Does the world need a global one child policy?
[ 21/September/21 ]
- Does the world need a global one child policy?
Something very closely approximating it is required for those who choose to stay on earth long term.
- Can the world continue to support the increasing global population in the future?
- If we had a global child birth policy do you think it should be the same the world over? Or do you think more carbon producing countries like the US should have tighter restrictions than other countries such as Sweeden who produce far less CO2/person/year.
There are finite limits to the amount of energy we can deploy on this planet, and maintain ecosystems, so indefinite growth at a fixed exponent is not possible, and there are limits to the amount of people we can have on the planet with levels of technology and freedom and responsibility that those educated individuals would consider reasonable.
We do need to move away from a carbon based fossil fuel set of energy technologies.
We also need to use automated systems to deliver a high basic standard of living to every person on the planet.
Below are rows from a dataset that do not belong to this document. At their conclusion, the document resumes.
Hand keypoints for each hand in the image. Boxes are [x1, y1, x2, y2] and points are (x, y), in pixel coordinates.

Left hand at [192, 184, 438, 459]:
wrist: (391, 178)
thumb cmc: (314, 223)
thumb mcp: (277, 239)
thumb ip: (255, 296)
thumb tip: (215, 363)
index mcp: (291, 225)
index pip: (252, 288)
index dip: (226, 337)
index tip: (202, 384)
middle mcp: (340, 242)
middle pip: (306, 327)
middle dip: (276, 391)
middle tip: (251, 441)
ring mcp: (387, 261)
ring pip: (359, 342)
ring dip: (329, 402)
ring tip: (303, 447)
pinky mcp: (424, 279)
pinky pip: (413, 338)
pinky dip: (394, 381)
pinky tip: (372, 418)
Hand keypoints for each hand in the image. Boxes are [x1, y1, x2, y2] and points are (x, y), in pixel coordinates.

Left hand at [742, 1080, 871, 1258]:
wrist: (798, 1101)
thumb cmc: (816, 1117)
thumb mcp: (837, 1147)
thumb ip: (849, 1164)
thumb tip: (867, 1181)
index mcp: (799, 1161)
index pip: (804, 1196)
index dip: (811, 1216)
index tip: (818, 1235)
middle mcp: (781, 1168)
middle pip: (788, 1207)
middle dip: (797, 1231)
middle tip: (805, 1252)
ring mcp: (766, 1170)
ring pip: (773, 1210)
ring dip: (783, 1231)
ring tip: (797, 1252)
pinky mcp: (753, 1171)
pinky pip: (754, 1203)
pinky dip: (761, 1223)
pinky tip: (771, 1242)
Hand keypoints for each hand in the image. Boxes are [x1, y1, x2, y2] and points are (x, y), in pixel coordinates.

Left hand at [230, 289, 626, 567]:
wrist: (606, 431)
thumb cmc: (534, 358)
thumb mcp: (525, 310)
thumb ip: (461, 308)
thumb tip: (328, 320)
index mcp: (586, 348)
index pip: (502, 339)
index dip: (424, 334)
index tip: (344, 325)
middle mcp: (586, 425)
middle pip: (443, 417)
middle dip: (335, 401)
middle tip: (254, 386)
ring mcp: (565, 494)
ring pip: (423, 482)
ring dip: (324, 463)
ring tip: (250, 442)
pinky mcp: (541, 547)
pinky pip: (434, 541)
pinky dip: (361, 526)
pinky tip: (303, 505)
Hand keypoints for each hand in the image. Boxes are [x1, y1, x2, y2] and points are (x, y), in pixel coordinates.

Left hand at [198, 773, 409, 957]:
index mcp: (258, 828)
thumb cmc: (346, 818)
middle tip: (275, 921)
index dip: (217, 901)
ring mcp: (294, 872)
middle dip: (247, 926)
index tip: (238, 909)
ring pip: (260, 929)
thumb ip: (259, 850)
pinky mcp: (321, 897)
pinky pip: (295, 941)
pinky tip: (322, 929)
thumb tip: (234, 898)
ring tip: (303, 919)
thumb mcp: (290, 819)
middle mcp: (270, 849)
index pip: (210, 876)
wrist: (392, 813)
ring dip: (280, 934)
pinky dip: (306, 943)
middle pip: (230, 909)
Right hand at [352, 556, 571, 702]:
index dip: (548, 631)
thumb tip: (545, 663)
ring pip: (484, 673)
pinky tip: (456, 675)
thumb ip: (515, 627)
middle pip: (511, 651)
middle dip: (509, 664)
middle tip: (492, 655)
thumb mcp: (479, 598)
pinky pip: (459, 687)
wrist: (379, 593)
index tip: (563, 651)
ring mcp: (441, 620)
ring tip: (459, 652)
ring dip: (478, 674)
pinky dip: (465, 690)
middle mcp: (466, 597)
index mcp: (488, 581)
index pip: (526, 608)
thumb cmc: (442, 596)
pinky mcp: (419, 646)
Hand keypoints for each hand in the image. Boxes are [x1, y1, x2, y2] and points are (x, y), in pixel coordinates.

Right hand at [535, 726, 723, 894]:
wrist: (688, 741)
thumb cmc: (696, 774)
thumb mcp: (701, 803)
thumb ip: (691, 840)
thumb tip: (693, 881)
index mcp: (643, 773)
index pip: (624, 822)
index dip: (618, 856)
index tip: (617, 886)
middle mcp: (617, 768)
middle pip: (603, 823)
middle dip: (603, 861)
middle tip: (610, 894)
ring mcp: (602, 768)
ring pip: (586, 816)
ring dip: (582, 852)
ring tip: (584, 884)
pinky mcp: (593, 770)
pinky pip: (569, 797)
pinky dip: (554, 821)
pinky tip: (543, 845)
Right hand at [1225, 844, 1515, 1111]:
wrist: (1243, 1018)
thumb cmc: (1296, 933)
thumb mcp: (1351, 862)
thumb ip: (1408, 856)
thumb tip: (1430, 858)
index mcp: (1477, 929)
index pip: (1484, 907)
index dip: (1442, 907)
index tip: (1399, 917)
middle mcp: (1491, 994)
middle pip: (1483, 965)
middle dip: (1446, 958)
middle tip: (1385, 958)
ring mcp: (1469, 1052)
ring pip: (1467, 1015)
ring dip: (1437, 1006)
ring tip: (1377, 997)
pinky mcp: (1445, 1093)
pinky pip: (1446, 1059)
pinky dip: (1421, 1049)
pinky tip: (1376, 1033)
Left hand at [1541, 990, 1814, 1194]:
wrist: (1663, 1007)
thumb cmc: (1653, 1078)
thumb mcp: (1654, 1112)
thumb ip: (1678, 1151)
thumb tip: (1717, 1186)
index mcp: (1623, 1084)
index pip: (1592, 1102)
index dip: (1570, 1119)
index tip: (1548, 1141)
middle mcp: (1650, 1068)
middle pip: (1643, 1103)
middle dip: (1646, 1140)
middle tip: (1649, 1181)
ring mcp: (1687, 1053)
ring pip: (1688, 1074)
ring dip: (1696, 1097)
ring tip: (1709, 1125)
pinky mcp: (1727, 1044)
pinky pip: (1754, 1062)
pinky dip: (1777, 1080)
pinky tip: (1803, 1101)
We also need to deploy indefinite life extension to all who are interested in it, as it is actually required that most people have a reasonable probability of living with the long term consequences of their choices if we are to reach any sort of stability with any reasonable degrees of both freedom and security.
It is a very complex strategic topology we find ourselves in, and as yet very few individuals have a reasonable grasp of the major strategic threats, or the available mitigation strategies.
Central control is not a survivable strategy.
Nor is control by any set of elites.
The only class of strategies with a reasonable probability of long term survival involves genuine cooperation between all levels, classes and instances of agents.
Given the multiple levels of fundamental uncertainties present, the only strategic frameworks with any significant long term survival is one of diversity, at all levels, all classes of agent that are not actually an unreasonable threat to the existence of any other class of agent.
Fundamental cooperation is actually the only survivable game in town. Provided fundamental cooperation is in place that gives a reasonable guarantee of life and liberty to all, then we can build survivable competitive systems on that base – but without such a base competitive systems necessarily self destruct eventually.
CO2 and global warming are essentially trivially easy to solve, once we have achieved a stable cooperative base between all levels of agents, and that is not a trivial problem, it necessarily involves eternal evolving ecosystems of cheat detection and mitigation systems; which are part of everyone’s responsibility.
- Do you think that a reduction in global population would have a direct effect on climate change?
Not necessarily – it is only one factor among many.
- Would you support a global one child policy?
The only way a general one child policy is supportable is if every individual has reasonable access to indefinite life extension, and all individuals have what they consider reasonable levels of security, available technology, and freedom. And that demands of everyone levels of responsibility commensurate with the levels of freedom claimed.
As explained above, it demands global cooperation between all levels, classes and instances of agents.
Nothing less than that actually has any reasonable probability of long term survival.
One needs to deeply understand how fundamental cooperation is to the emergence and survival of complexity at all levels of evolution. That is actually really complex strategic topologies based around long term survival in the face of fundamental uncertainty and eternal classes of emerging external threat. It is not a path for the faint hearted to explore. I have been exploring it for over 50 years, since the Cuban missile crisis, and it took some interesting turns once I completed undergraduate biochemistry in 1974 and realised that indefinite life extension was a realistically achievable thing (though extremely complex to actually implement at scale).
Solving climate change is easy once we deploy fully automated manufacturing on the moon, as launching mass from the moon to orbit does not require rocketry, it can be done with linear motors (O’Neill mass drivers), as there is no atmosphere to limit ground velocity. With sufficient mass in orbit, we can manage the amount of solar energy reaching the earth, and actually manage climate for stability, eliminating any risk of further ice ages or sea level change.
Large scale populations in orbit is possible in large O’Neill cylinders, encased within slowly rotating radiation shields built largely of unaltered rock.
Sources of nitrogen and hydrogen are issues, and they are solvable at scale on timeframes of decades.
So something approximating a one child policy is only supportable if there is general affluence for everyone, with degrees of freedom all consider reasonable, and that demands levels of responsibility from all, and freedom without responsibility necessarily eventually destroys the boundaries required to maintain that level of complexity. Very few people have much idea just how complex life in general, and humans in particular, actually is.
This is a very complex problem space.
Any attempt to over simplify it will of necessity lead to destruction.
The strong evolutionary pressures present to produce brains that simplify complexity is actually one of the greatest threats we face.
There do in fact seem (beyond any shadow of reasonable doubt) to exist classes of complexity that are irreducibly complex. No set of fixed rules can be used to navigate such complex systems. Eternal exploration of eternal novelty is actually the only class of strategies with any significant long term survival probability. Fundamental cooperation is required to sustain such novelty (eternally). And that is complex, as it requires eternal exploration of mechanisms to identify and mitigate any and all levels and instances of cheating on the cooperative.
Current overly simplistic competitive economic and political systems are not survivable long term.